Coherent pluggable transceivers that leverage indium phosphide technology can incorporate a semiconductor optical amplifier (SOA), enabling these transceivers to achieve TX power levels up to 0 dBm, even within the compact QSFP-DD form factor. This higher TX power is particularly advantageous because reconfigurable optical add-drop multiplexers (ROADMs) typically require per-wavelength receive power around 0 dBm. As a result, many QSFP-DDs and even some CFP2s with lower TX power might necessitate additional amplification to ensure compatibility with ROADM systems.

Embedded optical engines often provide even higher TX power levels, supporting TX power up to 9 dBm and ensuring compatibility with a broader range of long-haul ROADM systems. This higher TX power mitigates the need for extra amplification, thereby simplifying network design and deployment.

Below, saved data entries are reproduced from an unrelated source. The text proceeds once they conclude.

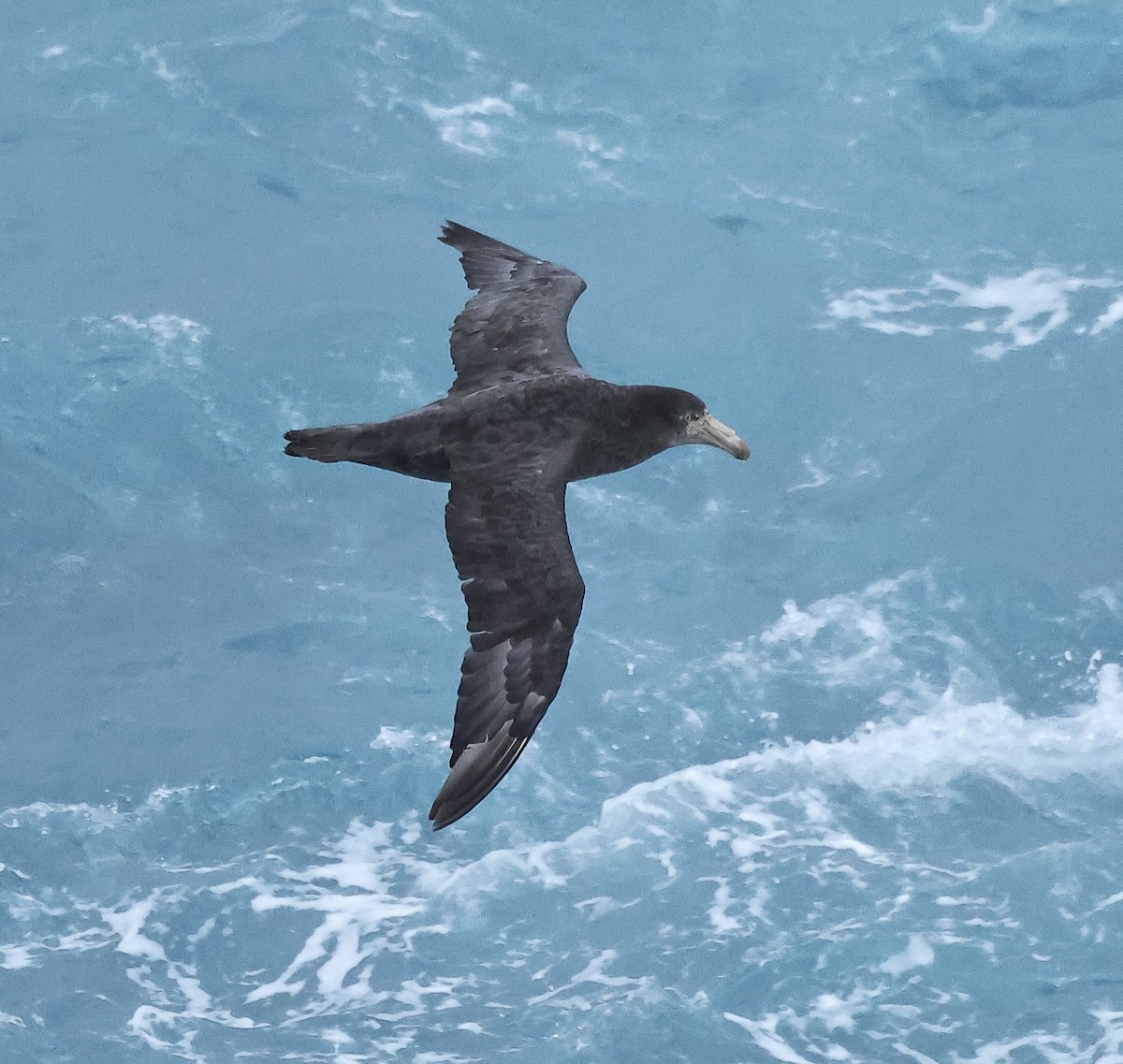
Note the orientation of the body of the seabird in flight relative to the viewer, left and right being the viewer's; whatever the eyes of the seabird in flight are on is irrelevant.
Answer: facing to the right of the viewer
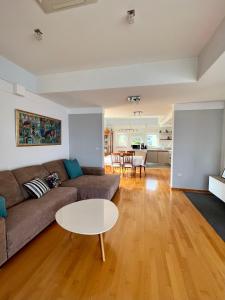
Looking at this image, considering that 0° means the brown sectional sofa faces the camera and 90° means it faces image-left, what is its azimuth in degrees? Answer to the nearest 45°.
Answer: approximately 315°

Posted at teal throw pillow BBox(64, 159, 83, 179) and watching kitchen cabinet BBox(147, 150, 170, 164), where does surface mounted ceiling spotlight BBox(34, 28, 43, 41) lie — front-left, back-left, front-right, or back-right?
back-right

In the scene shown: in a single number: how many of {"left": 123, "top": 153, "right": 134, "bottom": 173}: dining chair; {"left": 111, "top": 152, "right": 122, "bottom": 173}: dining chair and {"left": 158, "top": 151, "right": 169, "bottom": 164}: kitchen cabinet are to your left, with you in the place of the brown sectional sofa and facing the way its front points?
3

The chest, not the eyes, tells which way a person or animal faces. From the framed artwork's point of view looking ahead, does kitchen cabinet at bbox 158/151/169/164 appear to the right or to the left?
on its left

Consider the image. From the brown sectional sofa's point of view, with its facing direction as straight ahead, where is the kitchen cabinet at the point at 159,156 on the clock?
The kitchen cabinet is roughly at 9 o'clock from the brown sectional sofa.

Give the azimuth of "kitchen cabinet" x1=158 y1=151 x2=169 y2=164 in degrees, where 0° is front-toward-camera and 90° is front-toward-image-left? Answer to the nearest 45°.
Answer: approximately 0°

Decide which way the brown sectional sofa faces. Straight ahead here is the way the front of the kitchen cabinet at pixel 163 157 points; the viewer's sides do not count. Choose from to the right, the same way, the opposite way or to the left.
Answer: to the left

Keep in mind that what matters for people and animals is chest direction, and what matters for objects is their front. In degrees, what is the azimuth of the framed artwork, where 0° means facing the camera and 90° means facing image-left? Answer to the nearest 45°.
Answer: approximately 315°

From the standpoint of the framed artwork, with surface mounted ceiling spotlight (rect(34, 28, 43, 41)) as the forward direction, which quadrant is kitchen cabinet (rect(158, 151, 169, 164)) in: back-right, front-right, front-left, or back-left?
back-left

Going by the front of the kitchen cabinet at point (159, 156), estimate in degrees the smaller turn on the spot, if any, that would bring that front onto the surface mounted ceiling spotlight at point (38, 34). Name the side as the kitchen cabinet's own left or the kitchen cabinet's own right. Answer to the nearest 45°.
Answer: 0° — it already faces it

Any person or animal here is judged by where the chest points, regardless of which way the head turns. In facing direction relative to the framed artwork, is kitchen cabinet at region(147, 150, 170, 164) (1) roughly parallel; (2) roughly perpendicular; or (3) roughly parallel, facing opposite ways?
roughly perpendicular
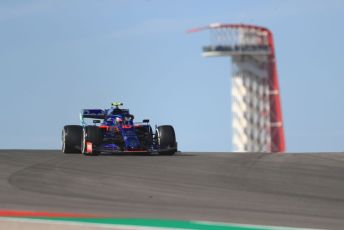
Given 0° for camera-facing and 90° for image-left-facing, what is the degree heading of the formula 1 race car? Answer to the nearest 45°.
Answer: approximately 0°
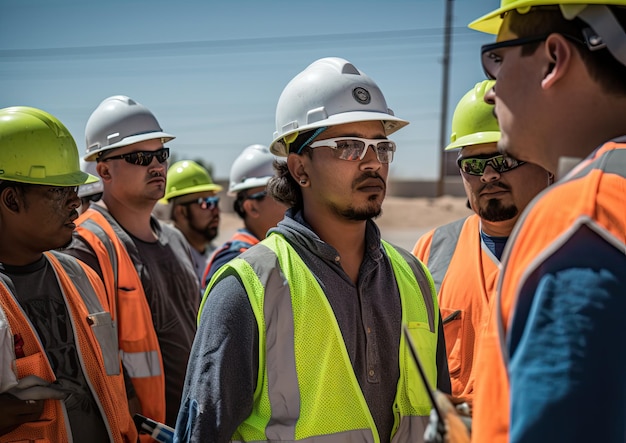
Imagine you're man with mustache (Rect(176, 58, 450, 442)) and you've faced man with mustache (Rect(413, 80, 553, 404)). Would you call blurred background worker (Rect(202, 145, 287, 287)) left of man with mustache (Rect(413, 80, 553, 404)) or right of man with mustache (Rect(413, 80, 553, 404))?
left

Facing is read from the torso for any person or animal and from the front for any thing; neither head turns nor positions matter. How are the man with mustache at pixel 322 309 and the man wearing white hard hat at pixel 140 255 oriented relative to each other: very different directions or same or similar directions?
same or similar directions

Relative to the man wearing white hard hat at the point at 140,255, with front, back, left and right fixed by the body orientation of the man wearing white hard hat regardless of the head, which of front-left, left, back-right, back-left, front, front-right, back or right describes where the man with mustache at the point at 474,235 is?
front

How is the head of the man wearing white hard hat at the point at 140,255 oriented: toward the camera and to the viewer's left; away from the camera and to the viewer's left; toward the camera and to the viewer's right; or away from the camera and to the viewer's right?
toward the camera and to the viewer's right

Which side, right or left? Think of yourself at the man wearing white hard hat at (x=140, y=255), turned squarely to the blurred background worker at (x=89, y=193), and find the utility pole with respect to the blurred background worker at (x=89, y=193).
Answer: right

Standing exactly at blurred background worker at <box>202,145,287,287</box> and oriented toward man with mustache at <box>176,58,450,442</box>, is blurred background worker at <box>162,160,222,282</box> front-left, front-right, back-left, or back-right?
back-right

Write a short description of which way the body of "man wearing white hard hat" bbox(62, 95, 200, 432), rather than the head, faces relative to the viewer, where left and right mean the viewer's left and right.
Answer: facing the viewer and to the right of the viewer

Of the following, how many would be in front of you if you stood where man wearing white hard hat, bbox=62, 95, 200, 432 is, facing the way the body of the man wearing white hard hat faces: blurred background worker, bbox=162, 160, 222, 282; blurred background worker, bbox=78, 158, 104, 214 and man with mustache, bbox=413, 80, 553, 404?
1

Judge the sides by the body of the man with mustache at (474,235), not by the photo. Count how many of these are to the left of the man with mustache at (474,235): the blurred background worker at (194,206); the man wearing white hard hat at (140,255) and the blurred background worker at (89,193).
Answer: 0

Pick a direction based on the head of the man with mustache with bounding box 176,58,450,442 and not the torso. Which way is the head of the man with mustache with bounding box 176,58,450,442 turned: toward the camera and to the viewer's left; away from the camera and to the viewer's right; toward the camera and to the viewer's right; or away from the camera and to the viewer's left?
toward the camera and to the viewer's right

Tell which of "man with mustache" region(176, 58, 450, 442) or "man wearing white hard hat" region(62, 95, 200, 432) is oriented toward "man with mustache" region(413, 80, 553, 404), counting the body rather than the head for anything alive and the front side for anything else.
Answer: the man wearing white hard hat

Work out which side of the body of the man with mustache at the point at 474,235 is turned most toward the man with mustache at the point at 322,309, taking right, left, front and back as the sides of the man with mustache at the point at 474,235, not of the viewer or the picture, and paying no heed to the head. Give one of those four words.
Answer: front

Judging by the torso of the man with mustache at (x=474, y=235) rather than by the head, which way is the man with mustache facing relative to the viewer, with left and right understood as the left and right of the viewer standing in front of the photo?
facing the viewer

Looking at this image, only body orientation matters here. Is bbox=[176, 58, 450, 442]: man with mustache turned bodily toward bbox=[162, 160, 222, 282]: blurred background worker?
no

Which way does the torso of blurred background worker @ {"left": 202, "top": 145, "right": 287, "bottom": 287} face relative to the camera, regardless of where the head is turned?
to the viewer's right

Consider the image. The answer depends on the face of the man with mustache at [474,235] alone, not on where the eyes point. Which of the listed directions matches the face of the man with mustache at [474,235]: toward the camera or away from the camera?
toward the camera

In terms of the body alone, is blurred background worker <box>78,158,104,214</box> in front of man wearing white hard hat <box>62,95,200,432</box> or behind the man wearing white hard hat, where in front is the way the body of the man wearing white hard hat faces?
behind
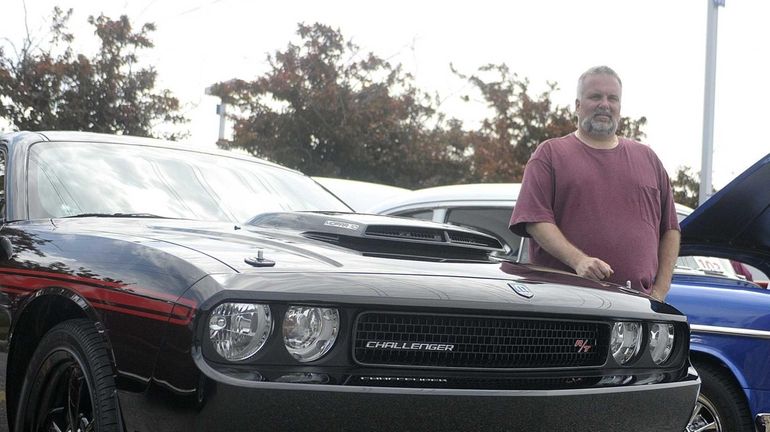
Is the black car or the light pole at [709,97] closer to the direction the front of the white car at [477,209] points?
the black car

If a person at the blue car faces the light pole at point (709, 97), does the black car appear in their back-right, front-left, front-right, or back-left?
back-left

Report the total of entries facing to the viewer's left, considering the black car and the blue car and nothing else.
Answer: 0

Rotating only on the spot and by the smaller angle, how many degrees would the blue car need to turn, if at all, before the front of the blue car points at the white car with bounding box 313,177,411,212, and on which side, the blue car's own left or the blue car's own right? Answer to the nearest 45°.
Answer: approximately 180°

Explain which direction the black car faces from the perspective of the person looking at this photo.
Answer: facing the viewer and to the right of the viewer

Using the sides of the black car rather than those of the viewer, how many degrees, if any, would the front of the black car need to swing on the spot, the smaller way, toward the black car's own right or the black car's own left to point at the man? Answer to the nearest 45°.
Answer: approximately 90° to the black car's own left
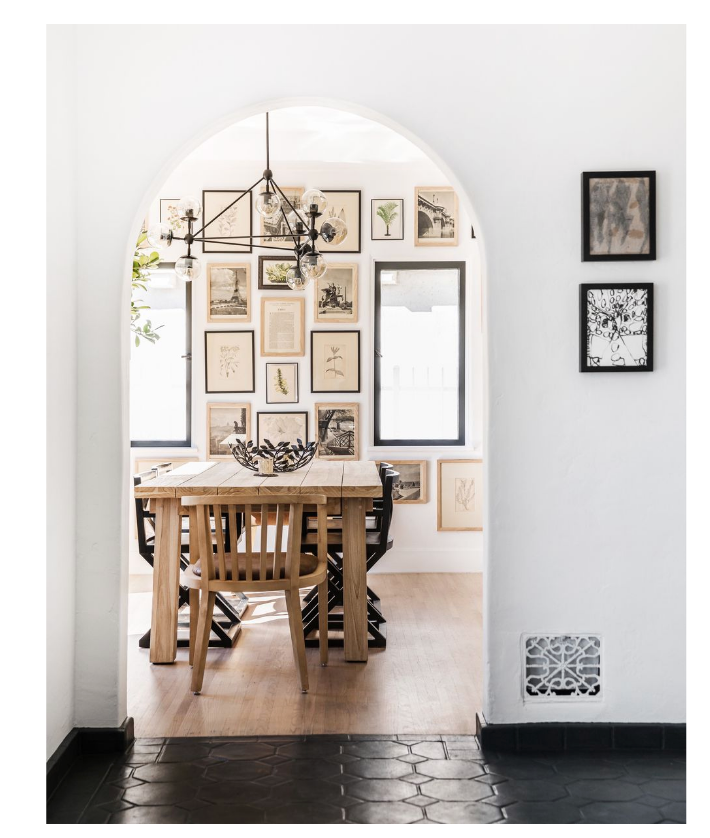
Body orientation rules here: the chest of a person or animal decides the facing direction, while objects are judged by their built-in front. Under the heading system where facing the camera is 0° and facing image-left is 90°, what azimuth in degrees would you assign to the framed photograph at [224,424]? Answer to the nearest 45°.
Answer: approximately 0°

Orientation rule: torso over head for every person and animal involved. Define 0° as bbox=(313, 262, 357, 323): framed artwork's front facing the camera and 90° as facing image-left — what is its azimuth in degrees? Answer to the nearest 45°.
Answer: approximately 0°

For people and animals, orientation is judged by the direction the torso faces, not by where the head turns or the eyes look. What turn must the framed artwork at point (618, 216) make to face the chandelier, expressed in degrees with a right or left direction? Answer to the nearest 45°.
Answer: approximately 135° to its right

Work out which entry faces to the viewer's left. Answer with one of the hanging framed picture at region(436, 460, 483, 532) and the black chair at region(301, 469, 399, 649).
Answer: the black chair

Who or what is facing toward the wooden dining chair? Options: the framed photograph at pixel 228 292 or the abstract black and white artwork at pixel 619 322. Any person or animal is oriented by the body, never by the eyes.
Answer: the framed photograph

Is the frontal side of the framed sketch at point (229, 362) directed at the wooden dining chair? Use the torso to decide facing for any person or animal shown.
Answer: yes

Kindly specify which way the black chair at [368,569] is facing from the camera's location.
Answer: facing to the left of the viewer

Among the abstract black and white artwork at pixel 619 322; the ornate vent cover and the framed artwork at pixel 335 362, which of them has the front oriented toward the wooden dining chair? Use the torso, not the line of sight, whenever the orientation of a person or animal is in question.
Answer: the framed artwork

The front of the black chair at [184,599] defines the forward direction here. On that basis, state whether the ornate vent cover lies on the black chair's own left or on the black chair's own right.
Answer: on the black chair's own right
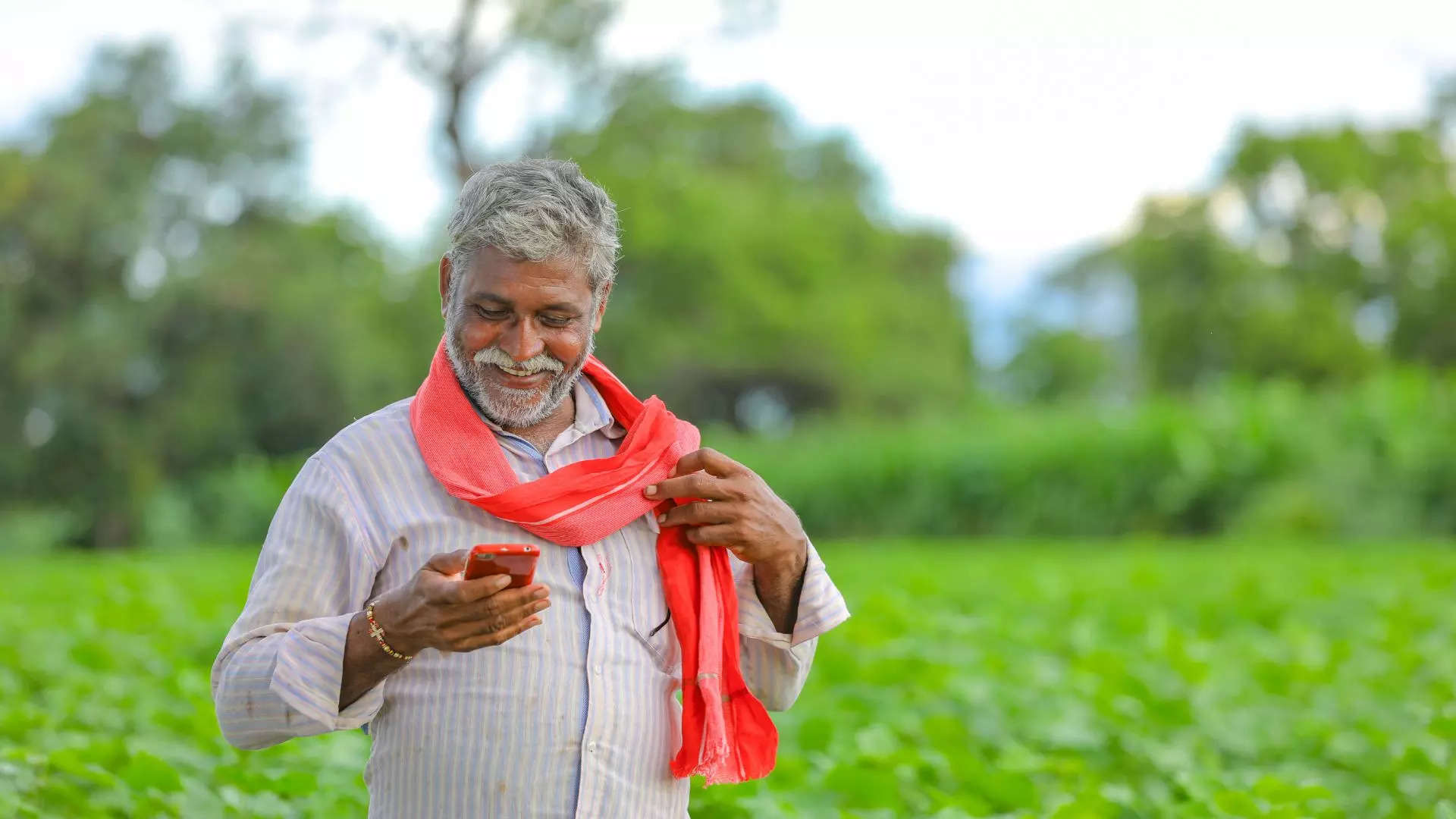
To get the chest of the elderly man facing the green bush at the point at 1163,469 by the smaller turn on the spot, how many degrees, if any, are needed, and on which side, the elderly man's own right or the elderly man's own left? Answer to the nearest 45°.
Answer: approximately 135° to the elderly man's own left

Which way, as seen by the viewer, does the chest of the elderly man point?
toward the camera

The combination of high TX power and advanced optical technologies in these embedded solutions offers significant advantages for modern optical networks, ensuring robust performance and extensive reach.

Colorless Add/Drop Capabilities

The various implementations of colorless add/drop functionality offer several benefits, including simplified installation, faster provisioning, optical restoration, network defragmentation, and enhanced service assurance. To maintain cost-effectiveness, modern ROADMs capitalize on coherent receivers' capability to receive multiple channels and selectively tune to specific channels. This tuning is facilitated by a tunable optical filter (TOF) integrated within coherent transceivers, which crucially prevents the accumulation of out-of-band noise. In the context of smaller form factors like QSFP-DD, the inclusion of a TOF becomes challenging due to space constraints. Without a TOF, the effectiveness of colorless add/drop functionality diminishes, potentially limiting the number of coherent transceivers that can be supported per add/drop unit. However, emerging technologies such as XR optics pluggables, leveraging indium phosphide photonics, offer out-of-band noise performance comparable to larger CFP2 modules even within the QSFP-DD form factor. This advancement ensures that QSFP-DD-based systems can achieve robust colorless add/drop capabilities, maintaining efficiency and performance in modern optical networks.

Conclusion

In summary, the evolution of ROADM networks and the advancements in transceiver technology, including QSFP-DD and XR optics, have significantly enhanced the performance, flexibility, and efficiency of modern optical networks. Key considerations like wavelength compatibility, transceiver power levels, and colorless add/drop capabilities are crucial for maximizing the benefits of these technologies, ensuring robust and scalable high-speed data transmission.